Роль Пружинкина окончательно определилась: он являлся здесь единственным звеном, соединявшим ненужных людей с современной действительностью. Он приносил свежие газеты и письма, он узнавал, как и что делается в Мохове; он же хлопотал по разным делам — вынимал деньги из банков Сажину, отыскивал для него токарный станок, сдавал почту и т. д.
— Переезжайте ко мне, Егор Андреевич, — предлагал однажды Сажин. — В нижнем этаже найдется комнатка, а мне веселее.
— Нет-с, Павел Васильич… Как это можно! — сконфузился Пружинкин, тронутый до глубины души. — А вдруг вас призовут?.. Тогда я куда денусь: свое гнездышко разорю и новое должен бросить… Потом я уж к Теребиловке весьма привык. Куда эта темнота без меня денется: и то надо и это надо, а ума ни у кого нет…
— А если вздумаете, так переезжайте. И Василисе Ивановне веселее будет…
В своем кружке все ненужные люди называли Пружинкина «Пятницей», что очень их забавляло. Действительно, они жили, как на необитаемом острове Робинзона, и Пружинкин ухаживал за ними, как нянька за детьми.
Раз зимой Пружинкин пришел в особенно грустном настроении и все вздыхал.
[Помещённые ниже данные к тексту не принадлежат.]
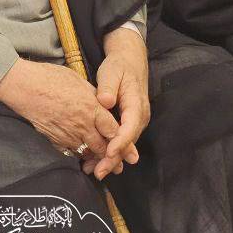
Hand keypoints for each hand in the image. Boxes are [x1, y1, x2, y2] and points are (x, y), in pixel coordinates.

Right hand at [0, 59, 120, 165]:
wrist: (25, 87)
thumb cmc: (50, 78)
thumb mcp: (78, 80)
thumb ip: (92, 94)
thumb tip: (101, 102)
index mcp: (91, 108)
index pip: (113, 129)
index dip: (122, 140)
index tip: (129, 148)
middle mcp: (83, 124)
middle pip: (103, 146)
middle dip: (113, 158)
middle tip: (120, 166)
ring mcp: (68, 134)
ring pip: (88, 152)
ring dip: (96, 159)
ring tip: (103, 166)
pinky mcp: (55, 140)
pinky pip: (72, 152)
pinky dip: (79, 155)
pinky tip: (82, 156)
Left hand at [89, 27, 149, 179]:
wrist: (129, 61)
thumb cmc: (119, 67)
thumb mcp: (112, 72)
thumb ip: (108, 87)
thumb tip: (106, 101)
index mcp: (136, 105)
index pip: (130, 128)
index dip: (120, 143)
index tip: (108, 153)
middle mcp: (139, 117)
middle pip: (128, 143)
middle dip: (113, 159)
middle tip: (98, 172)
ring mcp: (135, 121)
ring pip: (124, 145)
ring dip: (110, 159)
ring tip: (93, 171)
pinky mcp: (128, 123)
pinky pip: (120, 140)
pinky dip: (109, 151)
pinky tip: (96, 160)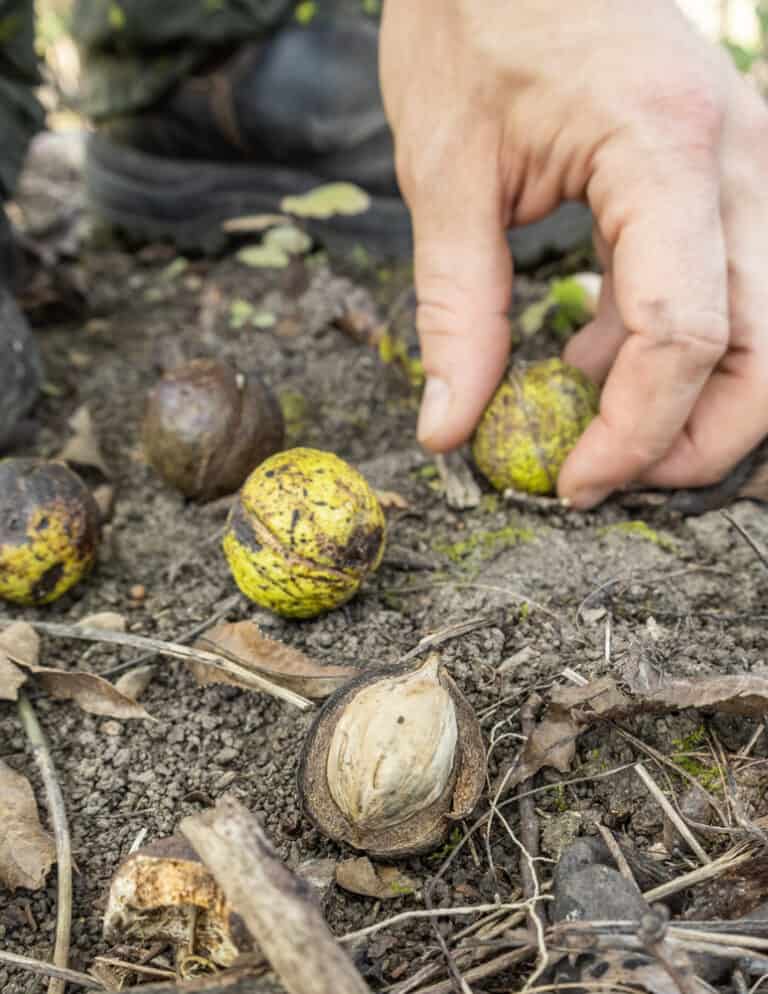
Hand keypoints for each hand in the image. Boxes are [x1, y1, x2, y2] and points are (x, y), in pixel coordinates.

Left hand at [380, 0, 767, 507]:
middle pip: (767, 354)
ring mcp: (744, 169)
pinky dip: (669, 350)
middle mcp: (737, 163)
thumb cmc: (475, 21)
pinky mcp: (720, 182)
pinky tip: (587, 356)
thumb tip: (448, 429)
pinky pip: (727, 292)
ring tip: (584, 421)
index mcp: (668, 152)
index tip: (571, 483)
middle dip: (696, 442)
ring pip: (765, 331)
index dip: (635, 432)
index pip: (686, 335)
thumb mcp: (445, 173)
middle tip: (603, 478)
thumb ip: (455, 311)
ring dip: (691, 404)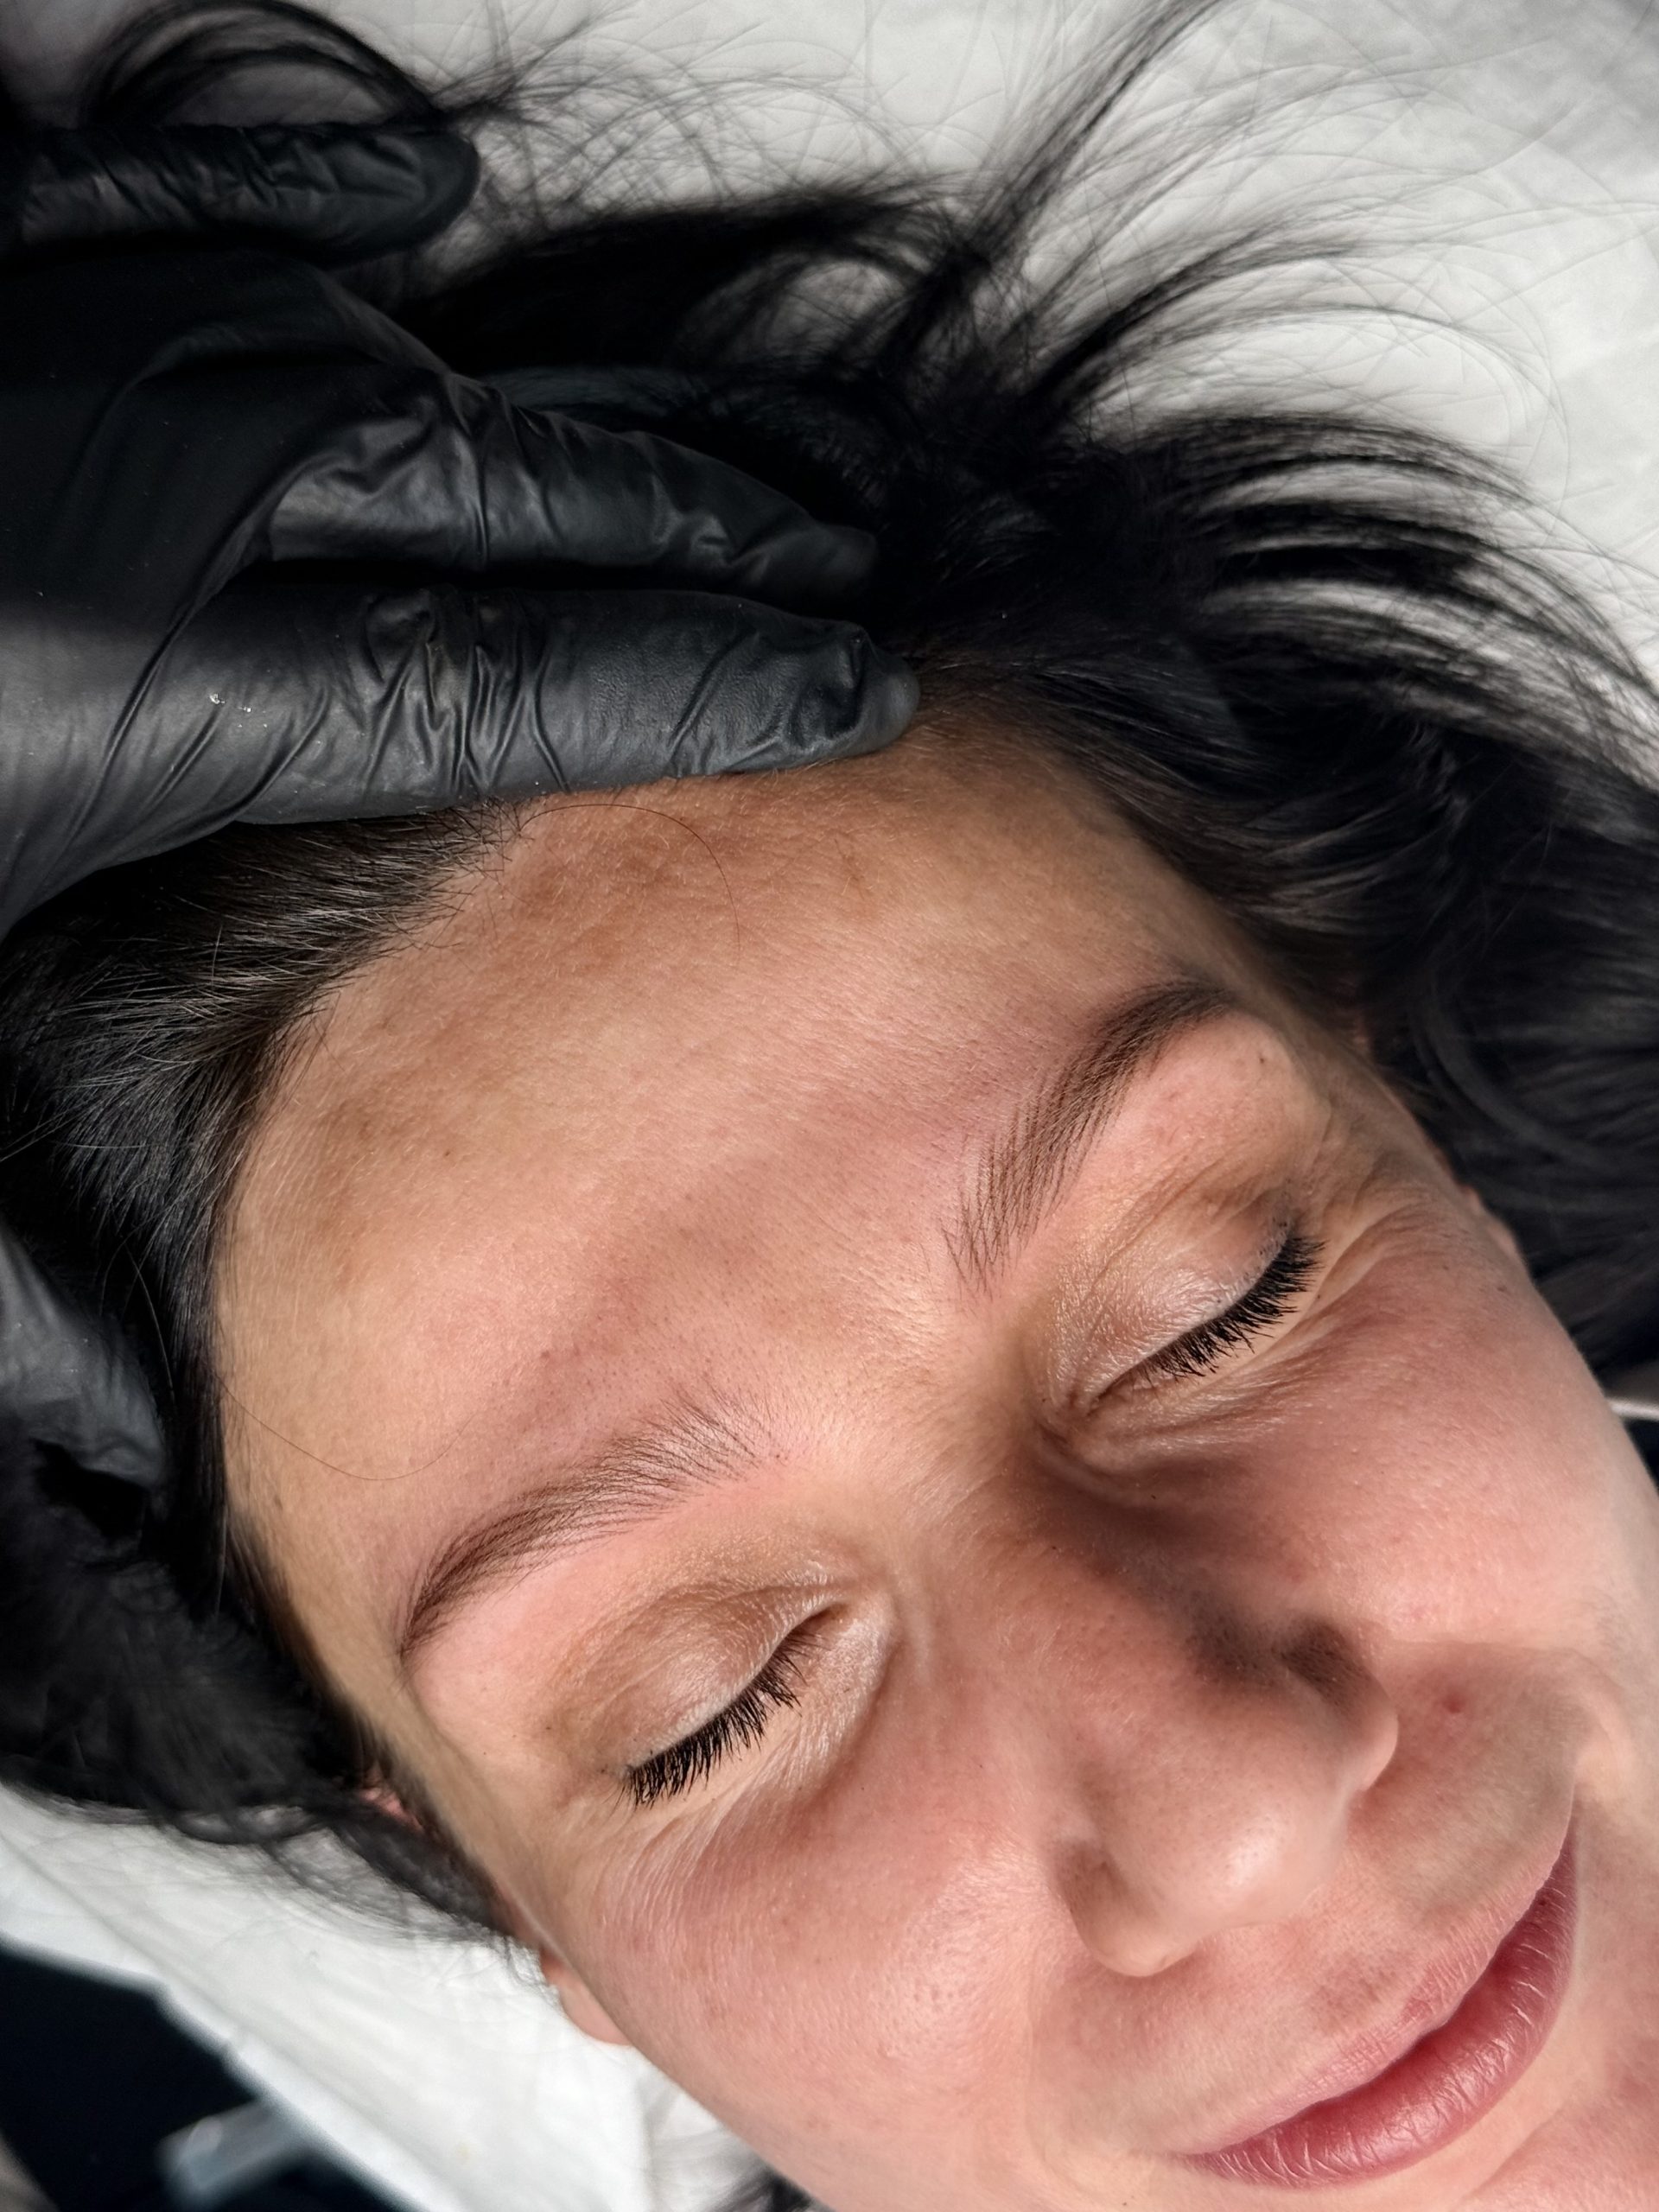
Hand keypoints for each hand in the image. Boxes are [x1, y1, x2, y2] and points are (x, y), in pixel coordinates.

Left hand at [0, 120, 916, 1482]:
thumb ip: (5, 1266)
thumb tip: (142, 1433)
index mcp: (111, 692)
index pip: (488, 679)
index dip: (701, 682)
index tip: (854, 681)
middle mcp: (111, 483)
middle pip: (484, 491)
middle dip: (695, 533)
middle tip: (836, 564)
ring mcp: (33, 336)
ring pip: (357, 339)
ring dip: (547, 395)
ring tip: (699, 446)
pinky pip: (160, 159)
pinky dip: (291, 155)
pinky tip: (393, 176)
С ним это иногда случалось, и Сажин не обратил внимания, лежа с газетой на диване.
— Павел Васильич… — тихо окликнул его Пружинкин и осторожно посмотрел кругом, — нет ли кого лишнего.
— Что прикажете, Егор Андреевич?.. — отвечал Сажин, не поворачивая головы.
— А ведь не ладно, Павел Васильич…
— Вы нездоровы?
— Нет, я-то слава богу, а вот Анне Ивановне господь судьбу послал…
Сажин бросил газету, сел на диван и смотрел прямо в глаза Пружинкину, как человек, который никак не может проснуться.
— Да-с, можно сказать, что даже сама она нашла судьбу-то…
— Какую судьбу? Ах, да, вышла замуж…
— Точно так-с, хотя и не совсем правильно, то-есть не в полной форме. Убегом-с. Марфа-то Петровна рвет и мечет, как лев… Два раза проклинала…
У Сажина не хватило духа спросить, с кем убежала Анна Ивановна, а Пружинкин тянул из него душу подробностями. По его встревоженному лицу Сажин видел, что старик очень огорчен и жалеет.
— Марфа-то Петровна свое хотела взять и уж женишка приспособила из своих федосеевских. Такой парнище несообразный и глаза навыкате… Ну, и свахи эти одолели, как осенние мухи. Анна Ивановна терпела всю эту музыку, а сама и виду не показывает. Безответная такая сделалась и только кой-когда к Прасковье Львовне съездит… А тут вдруг точно выстрелила: с Куткевичем и убежала.